I have counts from Salmon that I have imported using Tximport for WT and KO samples. I want to use ERCC spike-in data for normalizing these counts. To do this, my strategy involves estimating size factors using only the spike-in data (function: Deseq2::estimateSizefactors) and using those normalize my counts (Mus musculus transcripts).
What I have done so far: step1: I used Salmon for quantification of both Mus Musculus and ERCC RNA simultaneously (using a concatenated cDNA file). I imported these counts into R using the package "Tximport".

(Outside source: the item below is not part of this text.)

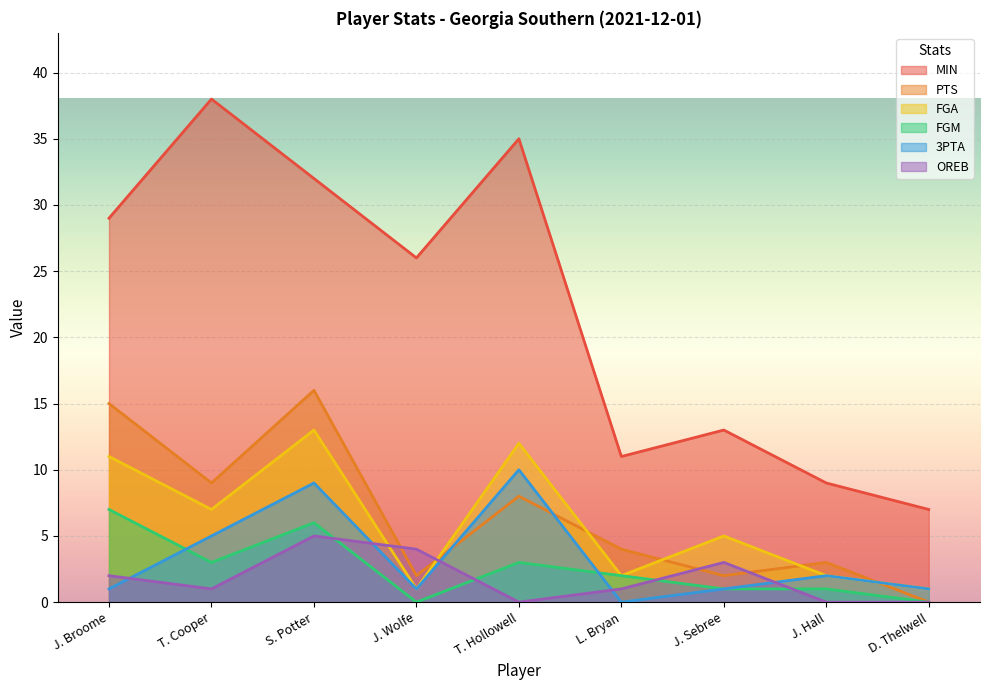

True or false: OREB and 3PTA cross at least once.

True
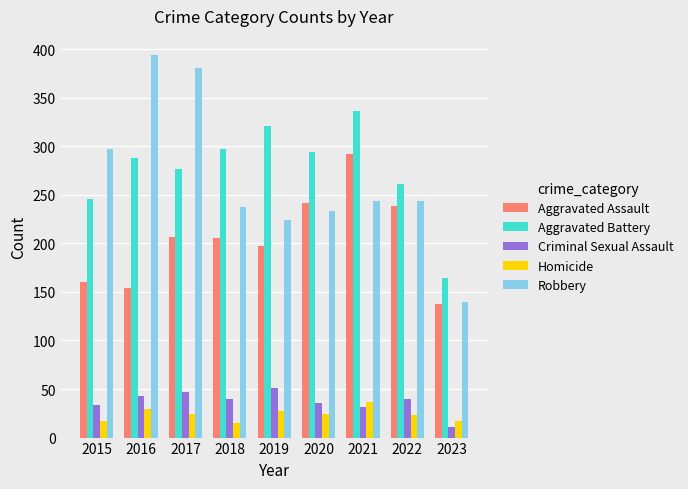

The Criminal Sexual Assault series shows 51 at 2019. True or false?

True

step2: I made two ddsTxi objects, one with ERCC spike-in tx2gene file and the other with mouse Ensembl tx2gene file.
step3: I then used the Deseq2::estimateSizeFactors with the Spike-in_ddsTxi object to get size factors. However, I am unable to get sample-wise size factors:
sizeFactors(Spike-in_ddsTxi) = null
I am aware that
normalizationFactors(Spike-in_ddsTxi) gives me a matrix but I am not sure how to use this for normalization.
Can I please get advice on the following: Question1: Is my method above the correct way of going about normalization with spike-in data? Question2: If the answer to question 1 is no, then what method should I use? Question3: What is the difference between using estimateSizeFactors with Salmon data imported using Tximport vs some other count data e.g. from featureCounts? Question4: Lastly, what is the "control genes" parameter in estimateSizeFactors function? Is that what I am supposed to use?